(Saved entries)
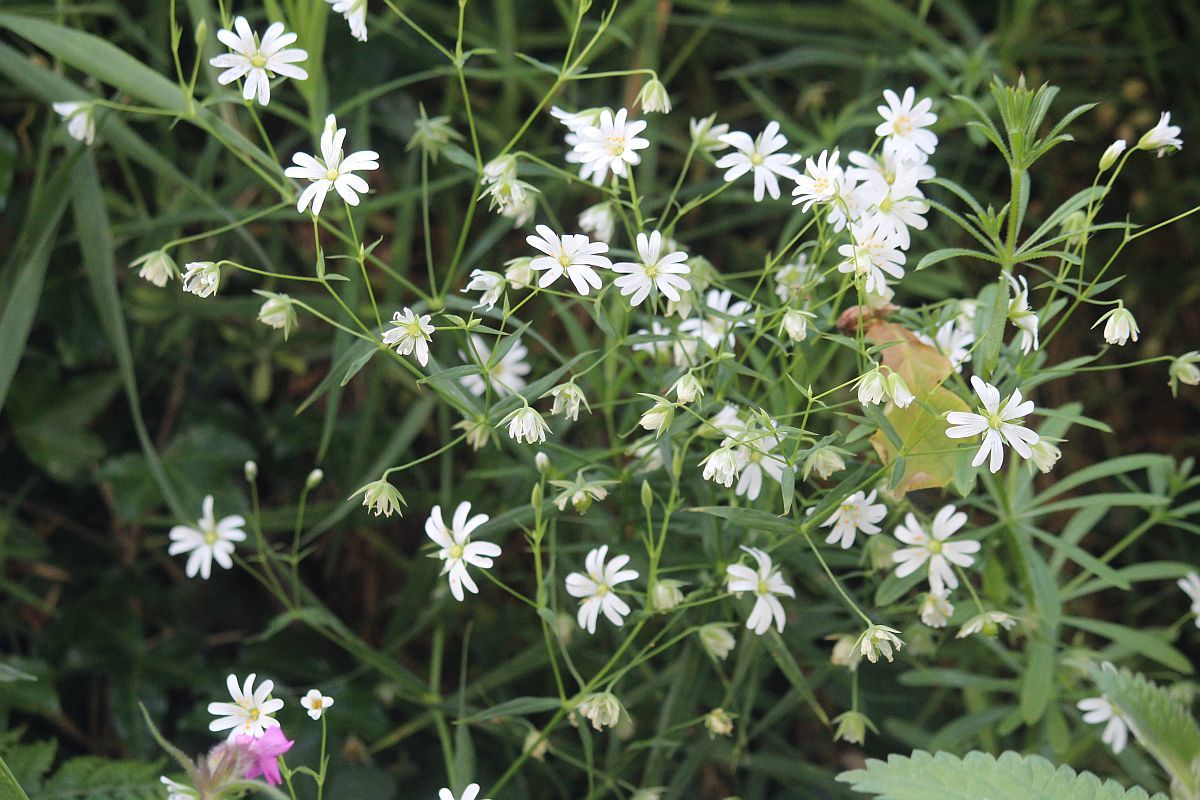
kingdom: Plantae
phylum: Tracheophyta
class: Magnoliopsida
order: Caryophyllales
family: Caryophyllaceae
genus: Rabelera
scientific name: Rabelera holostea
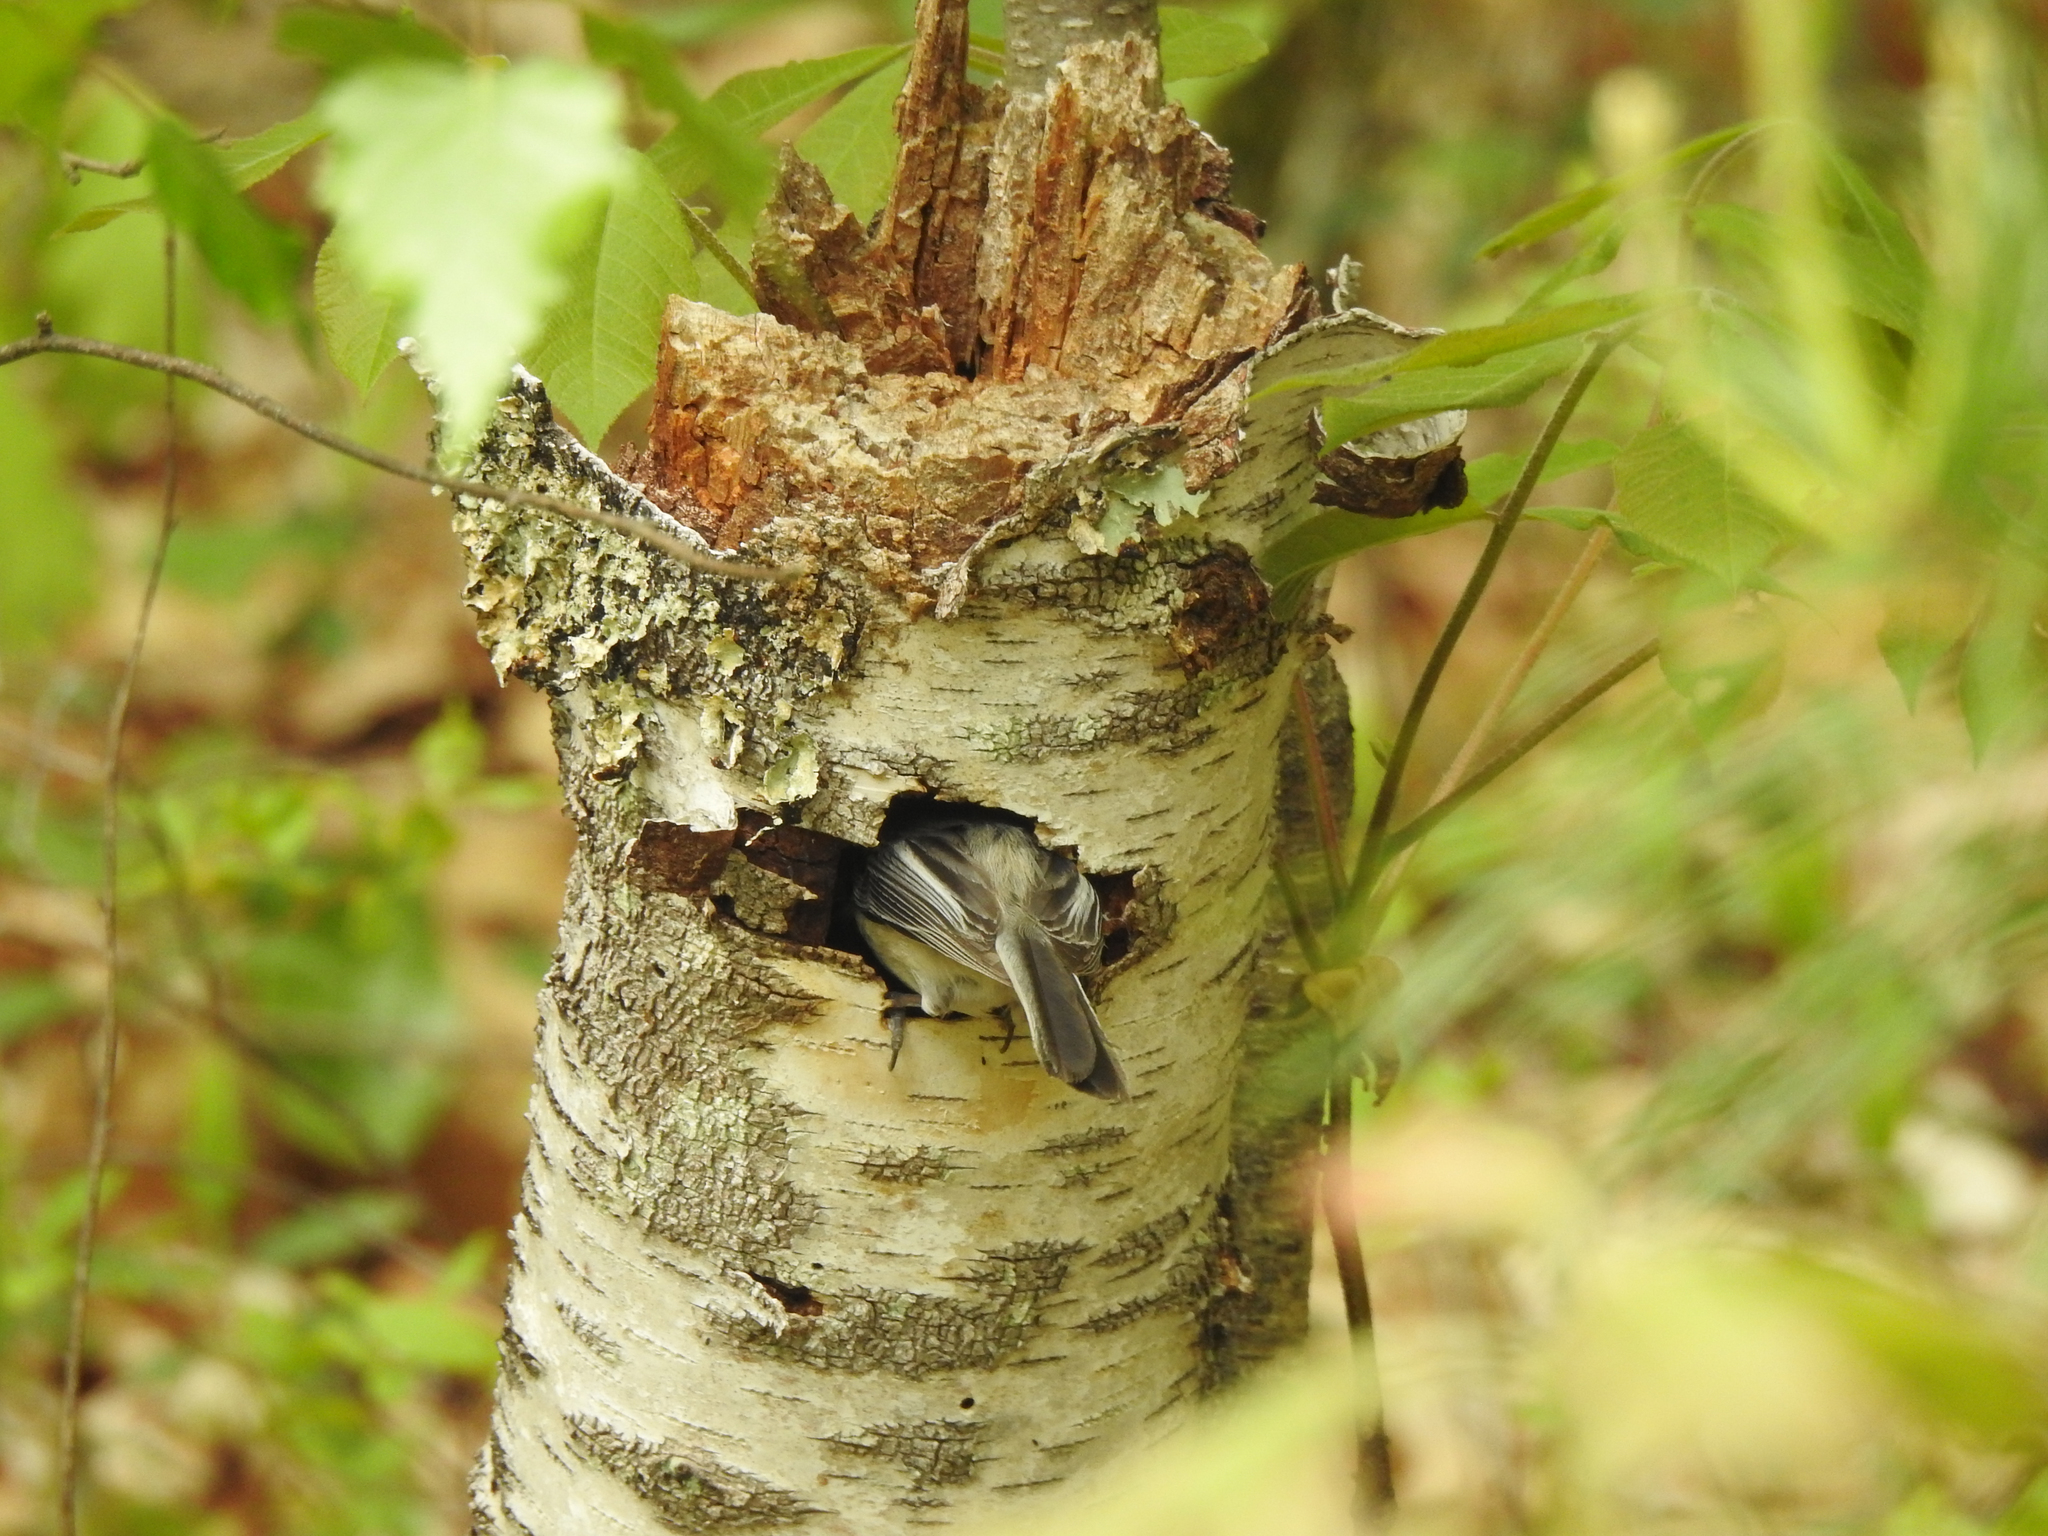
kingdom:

REQUIREMENT: Rewrite the data from the line containing "class: Magnoliopsida" through the end, changing "scientific name" to "binomial name" and keeping everything else the same. Omit the pictures.

ANSWER BELOW:
class: Magnoliopsida
order: Caryophyllales
family: Caryophyllaceae
genus: Rabelera
binomial name: Rabelera holostea
kingdom:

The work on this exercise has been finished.